Exercise description: Among the entries below, one line contains "yang muncul dari" and another contains "menonton parade kapal". Transcribe those two lines and every line between them, exactly.

Study material:
○ ○ ○ ○ ○

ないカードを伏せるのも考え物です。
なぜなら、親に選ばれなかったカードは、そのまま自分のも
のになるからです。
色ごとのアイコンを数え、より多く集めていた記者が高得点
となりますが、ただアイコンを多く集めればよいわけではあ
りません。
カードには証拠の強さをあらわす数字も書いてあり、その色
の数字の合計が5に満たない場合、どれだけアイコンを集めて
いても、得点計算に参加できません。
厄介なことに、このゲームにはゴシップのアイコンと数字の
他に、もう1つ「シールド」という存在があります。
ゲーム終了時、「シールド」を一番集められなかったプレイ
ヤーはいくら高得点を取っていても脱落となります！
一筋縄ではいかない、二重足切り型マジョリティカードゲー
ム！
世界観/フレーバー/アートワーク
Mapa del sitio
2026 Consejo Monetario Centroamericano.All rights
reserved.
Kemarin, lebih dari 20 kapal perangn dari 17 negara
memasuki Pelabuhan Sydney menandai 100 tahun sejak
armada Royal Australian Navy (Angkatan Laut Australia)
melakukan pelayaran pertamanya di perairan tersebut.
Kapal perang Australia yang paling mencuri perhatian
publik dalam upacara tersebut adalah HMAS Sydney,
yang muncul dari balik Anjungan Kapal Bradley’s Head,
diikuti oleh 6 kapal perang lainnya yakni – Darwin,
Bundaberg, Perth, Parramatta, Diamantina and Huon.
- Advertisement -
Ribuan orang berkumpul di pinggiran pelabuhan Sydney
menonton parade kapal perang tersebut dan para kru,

○ ○ ○ ○ ○

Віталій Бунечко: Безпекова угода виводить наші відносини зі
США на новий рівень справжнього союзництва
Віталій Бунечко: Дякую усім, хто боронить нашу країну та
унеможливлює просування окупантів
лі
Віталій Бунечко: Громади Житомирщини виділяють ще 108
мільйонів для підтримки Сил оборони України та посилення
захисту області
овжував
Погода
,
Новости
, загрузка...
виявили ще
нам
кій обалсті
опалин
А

○ ○ ○ ○ ○

Reply to the task:
yang muncul dari balik Anjungan Kapal Bradley’s Head,
diikuti oleh 6 kapal perang lainnya yakni – Darwin,
Bundaberg, Perth, Parramatta, Diamantina and Huon.
- Advertisement -
Ribuan orang berkumpul di pinggiran pelabuhan Sydney
menonton parade kapal perang tersebut dan para kru,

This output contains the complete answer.